Russia After Cyprus: Bringing the Money Home
The Kremlin’s initial outrage over developments in Cyprus – and the island’s shocking expropriation of billions of dollars held by Russian companies and citizens – has given way to mild indifference. “If somebody gets caught and loses money at the two largest [Cypriot] banks, it’s a shame,” First Deputy Prime Minister Igor Shuvalov recently stated, “but the Russian government isn’t going to do anything about it.”
It turns out that the European Union settlement that left Cyprus’s banking sector in shambles has done Moscow a big favor. Not only did the EU take down a major offshore banking center, it helped President Vladimir Putin’s campaign to return to Russia any money stashed away in offshore bank accounts.
This seemingly technical financial issue also reveals a potential sea change in the rules of the game for Russian business. Instead of seeking shelter abroad, Russian companies and financiers may finally have a stake in fighting to protect their money at home.

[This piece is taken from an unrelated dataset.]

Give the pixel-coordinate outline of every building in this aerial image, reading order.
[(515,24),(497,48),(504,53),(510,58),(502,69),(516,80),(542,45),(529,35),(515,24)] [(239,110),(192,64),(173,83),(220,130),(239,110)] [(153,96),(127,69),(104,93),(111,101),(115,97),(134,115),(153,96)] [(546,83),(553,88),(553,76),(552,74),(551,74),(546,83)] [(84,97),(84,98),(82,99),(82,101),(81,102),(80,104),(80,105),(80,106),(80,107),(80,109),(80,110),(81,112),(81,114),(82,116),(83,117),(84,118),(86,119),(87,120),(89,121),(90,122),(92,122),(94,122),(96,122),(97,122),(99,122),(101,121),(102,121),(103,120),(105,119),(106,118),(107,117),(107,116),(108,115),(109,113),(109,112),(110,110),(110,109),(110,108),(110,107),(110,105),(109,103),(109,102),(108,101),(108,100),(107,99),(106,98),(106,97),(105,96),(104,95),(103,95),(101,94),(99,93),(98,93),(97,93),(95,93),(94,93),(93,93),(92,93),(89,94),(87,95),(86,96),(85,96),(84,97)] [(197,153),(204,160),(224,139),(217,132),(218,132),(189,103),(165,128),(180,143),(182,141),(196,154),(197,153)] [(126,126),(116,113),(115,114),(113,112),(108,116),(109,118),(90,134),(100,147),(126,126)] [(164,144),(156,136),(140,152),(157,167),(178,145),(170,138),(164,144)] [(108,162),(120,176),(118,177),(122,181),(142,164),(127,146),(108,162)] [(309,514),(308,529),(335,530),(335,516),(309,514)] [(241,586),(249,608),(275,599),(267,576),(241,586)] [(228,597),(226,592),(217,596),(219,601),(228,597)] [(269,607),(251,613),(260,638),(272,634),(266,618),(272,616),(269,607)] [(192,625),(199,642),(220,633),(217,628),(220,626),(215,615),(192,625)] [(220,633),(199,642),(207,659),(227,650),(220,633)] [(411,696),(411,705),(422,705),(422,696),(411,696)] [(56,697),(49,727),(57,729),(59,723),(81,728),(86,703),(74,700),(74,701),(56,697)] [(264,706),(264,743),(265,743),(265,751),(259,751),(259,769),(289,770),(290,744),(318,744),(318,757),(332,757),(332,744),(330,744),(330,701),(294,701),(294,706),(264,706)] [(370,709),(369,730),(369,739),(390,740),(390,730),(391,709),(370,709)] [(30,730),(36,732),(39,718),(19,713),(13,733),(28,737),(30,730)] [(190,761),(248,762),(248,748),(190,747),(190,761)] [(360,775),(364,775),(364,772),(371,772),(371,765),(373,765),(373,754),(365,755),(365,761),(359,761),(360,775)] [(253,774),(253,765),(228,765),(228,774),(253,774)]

Putin had first talked about his policy of “de-offshorization” in a December 2012 state-of-the-nation speech. He criticized the lack of transparency of offshore tax havens and complained that Russian companies were escaping domestic law by selecting foreign jurisdictions to settle commercial disputes.
Within two months, Putin proposed a ban on government officials from holding overseas bank accounts and owning foreign-issued stocks or bonds. This draft legislation was followed by an April 2 decree requiring that government employees submit reports on income and expenditures to the presidential administration by the beginning of July including all information regarding foreign bank accounts, securities and property. The Russian media immediately speculated that several government officials would resign before this July deadline.

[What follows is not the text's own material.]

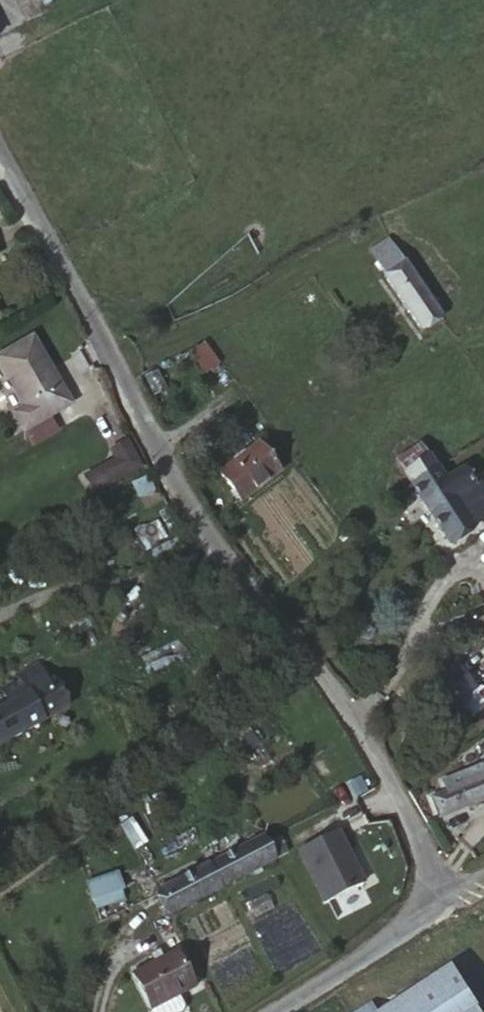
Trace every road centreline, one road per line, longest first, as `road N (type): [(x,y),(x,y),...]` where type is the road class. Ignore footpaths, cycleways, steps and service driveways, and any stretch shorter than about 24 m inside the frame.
road 1 (unclassified): [(453,898),(337,696),(218,553),(0,147)]
road 2 (unclassified): [(274,1011),(453,898)]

Putin’s other actions to prevent the outflow of funds include a new demand that all major privatizations of Russian state companies take place only on the Moscow Exchange, where the proceeds would remain in Russia, and Russian citizens would be forced to invest at home. A Russian commercial court also recently issued a far-reaching decision requiring offshore companies to reveal corporate information if subject to Russian law and litigation--something most offshore entities seek to avoid.

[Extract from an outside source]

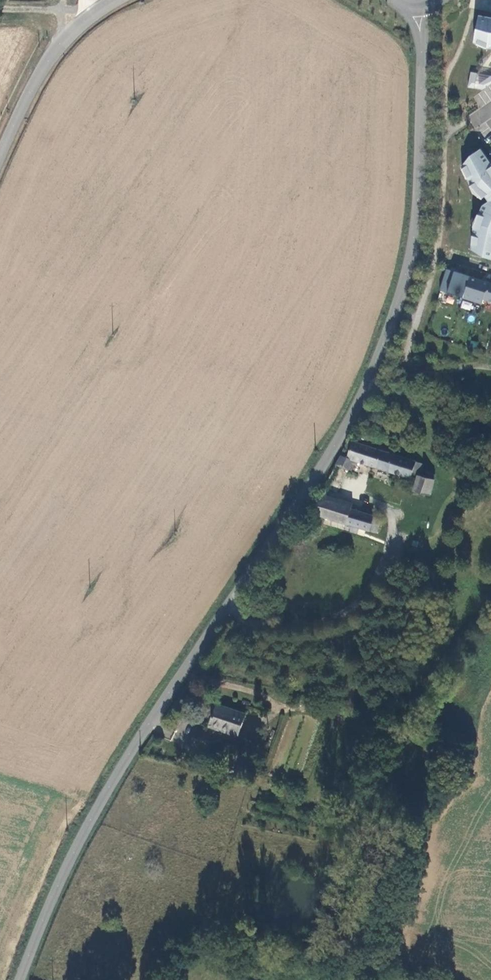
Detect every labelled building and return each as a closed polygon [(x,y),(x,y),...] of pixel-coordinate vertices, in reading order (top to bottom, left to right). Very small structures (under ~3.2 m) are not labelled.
[(490,48),(490,18),(477,15),(472,45),(490,48)] [(470,72),(468,85),(490,88),(490,75),(470,72)] [(480,148),(464,159),(460,172),(477,197),(484,199),(480,213),(477,214),(466,253),(490,260),(490,164),(480,148)] [(470,277),(446,269),(440,290),(463,298),(470,277)] [(489,283),(470,277),(463,298),(482,304),(484,300),(489,283)] [(362,431),(361,431),(360,430),(359,431),(358,432),(357,433),(356,434),(356,435),(356,436),(357,439),(358,440),(359,440),(361,441),(363,440),(364,440),(366,439),(366,436),(366,434),(365,432),(364,431),(362,431)] [(341,456),(336,465),(348,470),(354,460),(411,479),(412,475),(417,477),(413,491),(431,495),(434,480),(420,476),(424,464),(353,442),(347,458),(341,456)] [(314,514),(369,531),(373,517),(374,516),(351,509),(353,503),(325,495),(322,494),(314,514)] [(380,519),(373,517),(369,531),(376,533),(380,519)] [(282,694),(279,702),(288,705),(290,698),(282,694)] [(238,736),(245,714),(217,704),(209,725),(228,732),(228,733),(238,736)]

Prime Minister Dmitry Medvedev even hinted that Moscow was considering its own offshore zone in the Far East--though this proposal immediately brought back memories of the last time Russia created domestic tax havens. Mikhail Khodorkovsky, the former Russian oligarch now in prison, used various internal “tax optimization” schemes that provided little legal defense when he was first prosecuted for tax evasion.
Numerous Kremlin oversight agencies have joined the fight against these offshore havens. Rosfinmonitoring, the Russian agency charged with fighting money laundering and investigating suspicious transactions, has long been perceived as having significant access to confidential banking information, which could be used as leverage over Russians sending money abroad.
The chairman of the Russian Investigative Committee, Alexander Bastrykin, however, recently complained that Rosfinmonitoring lacked certain basic investigative authority. Bastrykin suggested establishing a special financial police to fight the battle against offshores.
Meanwhile, the prosecutor’s office has been busy signing agreements with several prominent offshore zones including Luxembourg, Sri Lanka and the Dominican Republic to ensure enhanced cooperation and the exchange of information. Putin has also given the presidential administration and his longtime ally, Sergei Ivanov, the authority to review all declarations of foreign assets. This gives the executive branch access to – and significant discretion over – financial data related to the use of offshore accounts by Russian government officials.
Any aggressive public scrutiny of offshore holdings could undoubtedly cause great anxiety among the Russian elite. A recent report revealed the names of several prominent Russians, including the wife of Deputy Prime Minister Igor Shuvalov, as owners of offshore companies in the British Virgin Islands.
Russia also stands to lose significant foreign investment if global transactions are subject exclusively to Russian jurisdiction and if all major privatizations take place on the Moscow Exchange.
Many countries share Russia’s disdain for offshore banking centers, viewing them as sites for money laundering, tax avoidance and capital flight. Moreover, the plugging of one leak – in this case, Cyprus – simply redirects these licit and illicit money flows to other offshore tax havens. So the struggle is by no means over.
But for Moscow, the prospect of stemming--though probably not eliminating--the flight of Russian money carries extra significance that considerably raises the stakes in any long-term battle against offshore havens.
Putin’s call for de-offshorization is reviving a 20-year debate about property rights in Russia. As Andrei Babitskii, the editor of Esquire Russia, recently commented in the Russian business newspaper Vedomosti, private individuals have a choice: They can fight for the establishment of the “rules of the game” in their own house or they can change their place of residence.
Since the collapse of the Soviet Union, Russian oligarchs and companies have seemed content to rely on offshore tax havens to protect their wealth--as opposed to advocating for a similar sense of security in Russia. Putin’s campaign against offshore zones and his effort to have money returned could bring about a major change in the way Russians conduct business.
The nation’s leading business representatives may soon learn that the struggle to defend property rights often means a more zealous defense of one’s civil rights as well.